Three years ago today, the world lost a woman who had been with it for over a century. She didn't live the easiest life, but it was a blessed one. Without her, scores of people who are near and dear to me wouldn't exist. And, selfishly, I must admit to being one of them. I am, of course, referring to Callie Mae Hubbard, also known as my paternal grandma.
Passing away just one week shy of her 101st birthday, Callie Mae was my longest-lived, and last remaining, grandparent. They are all gone now. Both grandfathers were unknown to me, and Gummy (my maternal grandmother) had died 10 years earlier. There was a lot I didn't know about Callie Mae, but what I did know, I liked. She was one-of-a-kind.

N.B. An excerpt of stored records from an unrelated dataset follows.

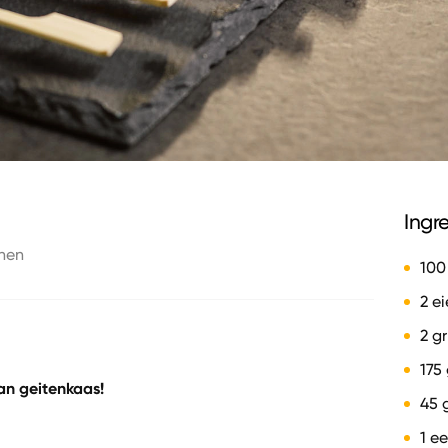
s
Ingr
nen
100
2 e
2 g
175
an geitenkaas!
45 
1 e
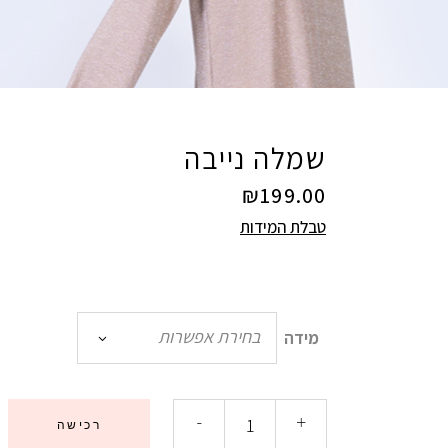
שמלה נייבה
₪
199.00
טבלת המידות
בחירת אפשרות
מידה
-
+
רכישה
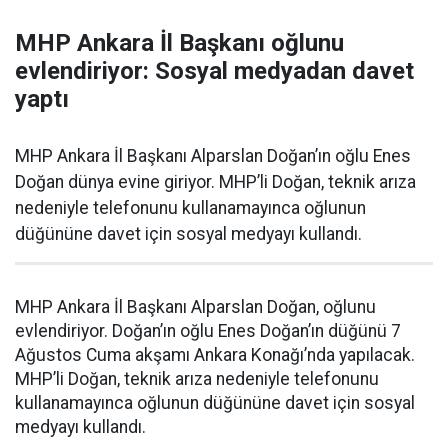
MHP Ankara İl Başkanı oğlunu
evlendiriyor: Sosyal medyadan davet
yaptı
MHP Ankara İl Başkanı Alparslan Doğan’ın oğlu Enes
Doğan dünya evine giriyor. MHP’li Doğan, teknik arıza
nedeniyle telefonunu kullanamayınca oğlunun
düğününe davet için sosyal medyayı kullandı.
MHP Ankara İl Başkanı Alparslan Doğan, oğlunu
evlendiriyor. Doğan’ın oğlu Enes Doğan’ın düğünü 7
Ağustos Cuma akşamı Ankara Konağı’nda yapılacak.
MHP’li Doğan, teknik arıza nedeniyle telefonunu
kullanamayınca oğlunun düğününe davet için sosyal
medyayı kullandı.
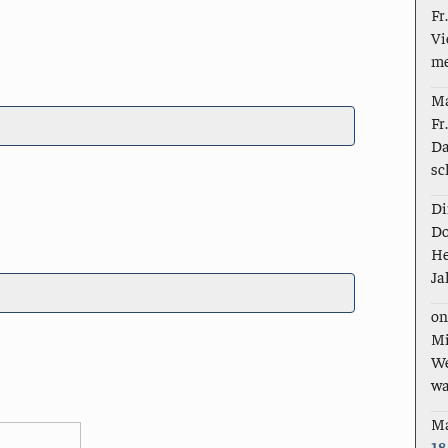
Fr
Vi
me
M
Fr
Da
sc
Di
Do
He
Ja
on
Mi
We
wa
M
18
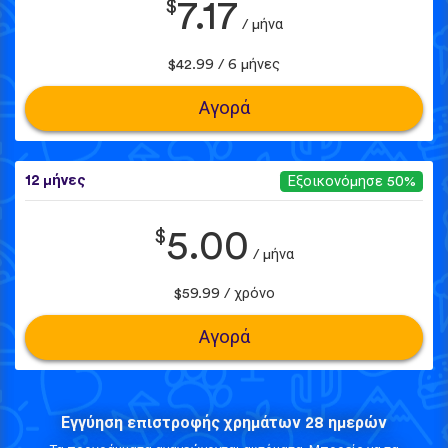
$
7.17
/ μήνα
$42.99 / 6 μήνες
Αγορά
12 μήνες
Εξοικονόμησε 50%
$
5.00
/ μήνα
$59.99 / χρόνο
Αγορά
Εγγύηση επιστροφής χρημάτων 28 ημερών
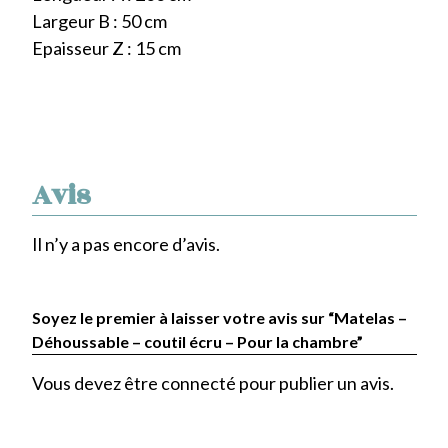
Largeur B : 50 cm
Epaisseur Z : 15 cm
Avis
Il n’y a pas encore d’avis.
Soyez le premier à laisser votre avis sur “Matelas –
Déhoussable – coutil écru – Pour la chambre”
Vous devez être
connecté
pour publier un avis.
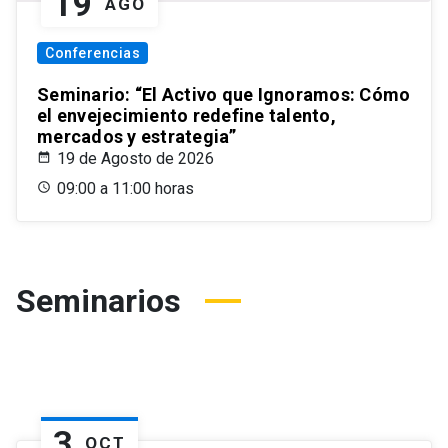
19
AGO
Conferencias
Seminario: “El Activo que Ignoramos: Cómo
el envejecimiento redefine talento,
mercados y estrategia”
19 de Agosto de 2026
09:00 a 11:00 horas
Seminarios
3
OCT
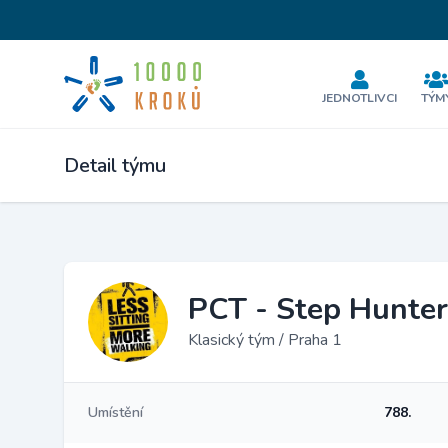
JEDNOTLIVCI
TÝM
Detail týmu
PCT - Step Hunter
Klasický tým / Praha 1
Umístění
788.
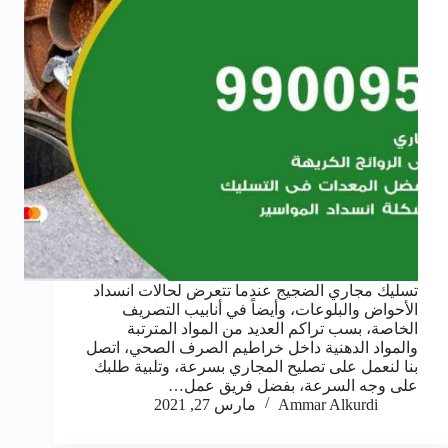
تسليك مجاري الضجيج عندما تتعرض لحالات انسداد
الأحواض والبلوعات، وأيضاً في أنابيب التصريف
الخاصة، بسب تراكم العديد من المواد المترتبة
والمواد الدهنية داخل خراطيم الصرف الصحي، اتصل
بنا لنعمل على تصليح المجاري بسرعة، وتلبية طلبك
على وجه السرعة، بفضل فريق عمل…
Ammar Alkurdi
مارس 27, 2021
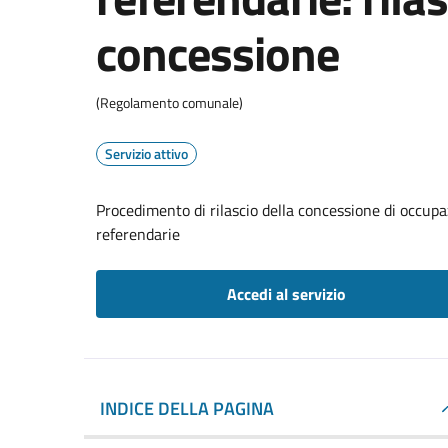
concessione
(Regolamento comunale)
Servizio attivo
Procedimento di rilascio della concessione di occupaz
referendarie
Accedi al servizio
INDICE DELLA PAGINA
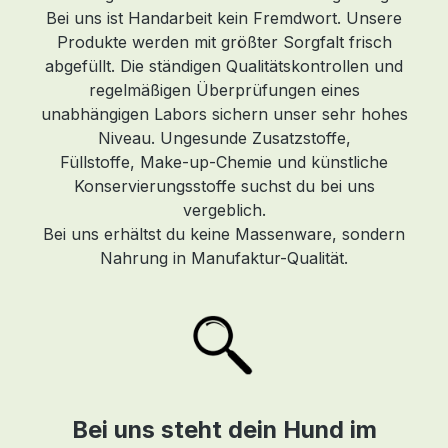
n.
Bei uns ist Handarbeit kein Fremdwort. Unsere
Produkte werden mit größter Sorgfalt frisch
abgefüllt. Die ständigen Qualitätskontrollen und
t
regelmäßigen Überprüfungen eines
unabhängigen Labors sichern unser sehr hohes
Niveau. Ungesunde Zusatzstoffe,
Füllstoffe, Make-up-Chemie und künstliche
Konservierungsstoffe suchst du bei uns
vergeblich.
Bei uns erhältst du keine Massenware, sondern
Nahrung in Manufaktur-Qualität.
Bei uns steht dein Hund im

In early-twentieth century Mississippi, life for Callie Mae couldn't have been always smooth sailing for an African-American woman trying to keep her head above water, but she managed somehow. She taught school, and married Oscar, whom she would have twelve children with, including my father. She would lose Oscar, suddenly, in 1961, and be left to raise her younger children the best she could. She would later live to see three of her adult children perish before their time. Through it all, her steadfast belief in God, and the support of family, saw her through.
By the time I was aware of things, Callie Mae had moved up to Champaign, to be closer to where much of the family had moved to. My parents and I would visit her often at her cozy home in the north end of town. I'd often see her reading from her Bible, then putting it down and whispering some sort of prayer to herself. Sometimes she wouldn't let us leave without taking some vegetables she'd canned from her garden out back, or some wrapped meat from her garage freezer.

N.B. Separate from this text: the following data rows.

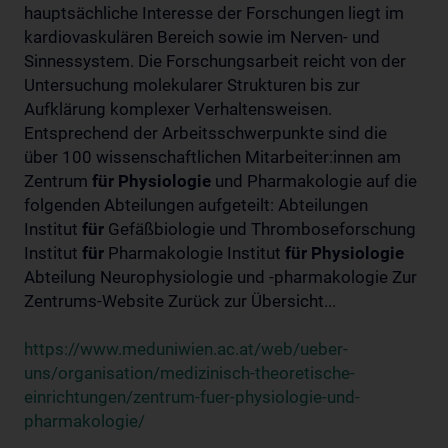
hauptsächliche Interesse der Forschungen liegt im
kardiovaskulären Bereich sowie im Nerven- und
Sinnessystem. Die Forschungsarbeit reicht von der
Untersuchung molekularer Strukturen bis zur
Aufklärung komplexer Verhaltensweisen.
Entsprechend der Arbeitsschwerpunkte sind die
über 100 wissenschaftlichen Mitarbeiter:innen am
Zentrum
für
Physiologie
und Pharmakologie auf die
folgenden Abteilungen aufgeteilt: Abteilungen
Institut
für
Gefäßbiologie und Thromboseforschung
Institut
für
Pharmakologie Institut
für
Physiologie
Abteilung Neurophysiologie und -pharmakologie Zur
Zentrums-Website Zurück zur Übersicht...
https://www.meduniwien.ac.at/web/ueber-
uns/organisation/medizinisch-theoretische-
einrichtungen/zentrum-fuer-physiologie-und-
pharmakologie/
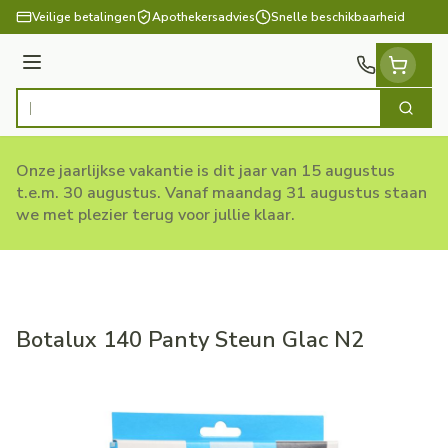
Ga naar de inhoud
Veilige betalingen
Apothekersadvies
Snelle beschikbaarheid
Menu
Zoek
Product, merk, categorie...
Onze jaarlijkse vakantie is dit jaar van 15 augustus
t.e.m. 30 augustus. Vanaf maandag 31 augustus staan
we met plezier terug voor jullie klaar.
Botalux 140 Panty Steun Glac N2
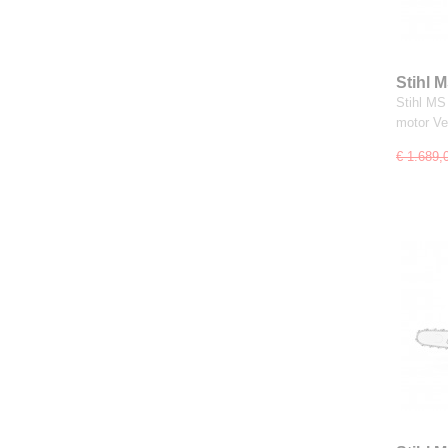
Stihl 
Stihl MS
motor V
€ 1.689,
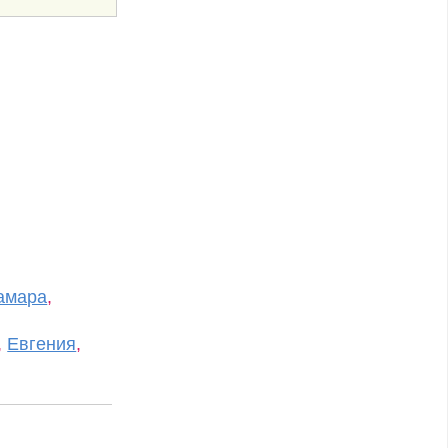
амара
,
,
Евгения
,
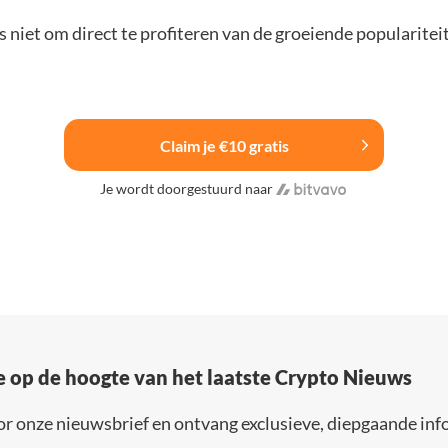
 niet om direct te profiteren van de groeiende popularitei
Claim je €10 gratis
Je wordt doorgestuurd naar
e op de hoogte van het laatste Crypto Nieuws
or onze nieuwsbrief en ontvang exclusieve, diepgaande inf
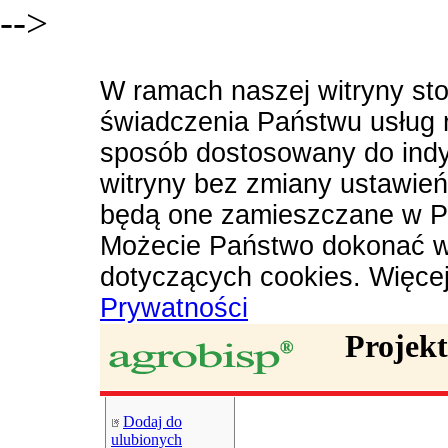
-->
W ramach naszej witryny sto
świadczenia Państwu usług 
sposób dostosowany do indy
witryny bez zmiany ustawie
będą one zamieszczane w P
Możecie Państwo dokonać w
dotyczących cookies. Więce
Prywatności
Projek
Dodaj do
ulubionych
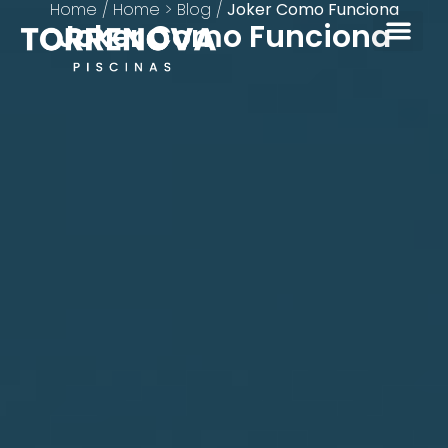
Home
/
Home > Blog
/
Joker Como Funciona
Joker Como Funciona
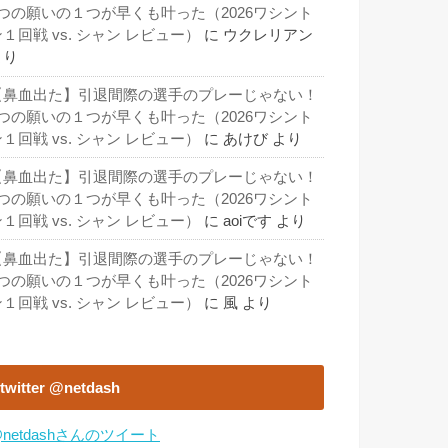
3つの願いの１つが早くも叶った（2026ワシント
１回戦 vs. シャン レビュー）
に
ウクレリアン
より
【鼻血出た】引退間際の選手のプレーじゃない！
3つの願いの１つが早くも叶った（2026ワシント
１回戦 vs. シャン レビュー）
に
あけび
より
【鼻血出た】引退間際の選手のプレーじゃない！
3つの願いの１つが早くも叶った（2026ワシント
１回戦 vs. シャン レビュー）
に
aoiです
より
【鼻血出た】引退間際の選手のプレーじゃない！
3つの願いの１つが早くも叶った（2026ワシント
１回戦 vs. シャン レビュー）
に
風
より
twitter @netdash
netdashさんのツイート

Callie Mae and I didn't engage in direct conversation much. Already rather old when I was born, she was somewhat hard-of-hearing, and we truly came from different times and places. Finally, however, we found some common ground during what would be our last conversation. Callie had fallen and injured her hip. I visited her in the hospital, and it was just her and I in the room. There, we talked for awhile, mostly about my dad, but also about other things. It was deeply meaningful to me. That year, she called to wish me a happy birthday. A first.

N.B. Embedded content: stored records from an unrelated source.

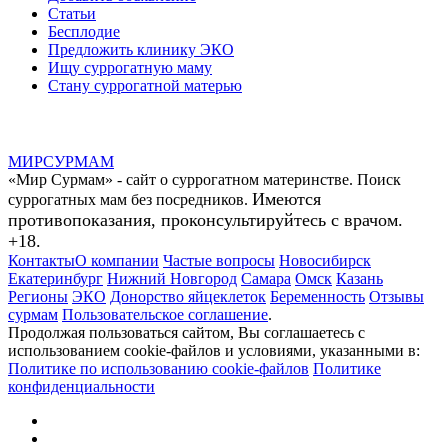
Статьи
Бесплодие
Предложить клинику ЭКО
Ищу суррогатную маму
Стану суррогатной матерью
МИР
СУР
МАМ
«Мир Сурмам» - сайт о суррогатном материнстве. Поиск
Имеются
суррогатных мам без посредников.
противопоказания, проконсультируйтесь с врачом.
+18.
Контакты
О компании
Частые вопросы
Новосибирск
Екатеринбург
Нижний Новгород
Самара
Омск
Казань
Регионы
ЭКО
Донорство яйцеклеток
Беременность
Отзывы
сурмам
Пользовательское соглашение
.
Продолжая пользоваться сайтом, Вы соглашаетесь с
использованием cookie-файлов и условиями, указанными в:
Политике по использованию cookie-файлов
Политике
конфиденциальности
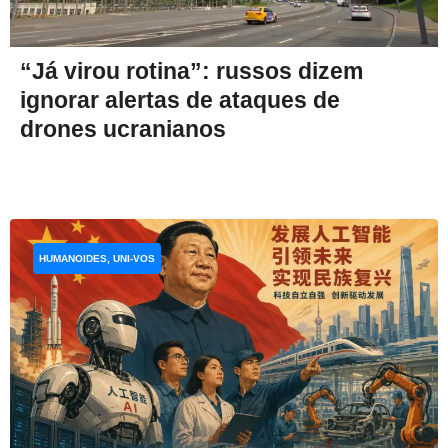
“Já virou rotina”: russos dizem
ignorar alertas de ataques de
drones ucranianos
HUMANOIDES, UNI-VOS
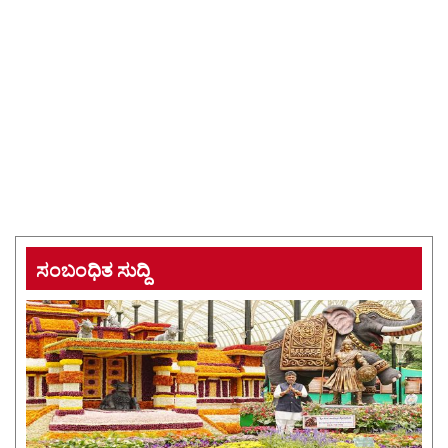
ಸಂಬಂಧಿತ ಸುದ್ದಿ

When traveling down to Mississippi on that late-October day in 2008, to attend Callie Mae's funeral, I thought of all the living she'd done in those nearly 101 years. My mind wandered back to what it must have been like for her: the life she led, the struggles she faced, the strength she must have that I had never really appreciated. The cotton fields were beautiful that day. Beautiful like my grandmother Callie Mae Hubbard, whose time on this earth was done.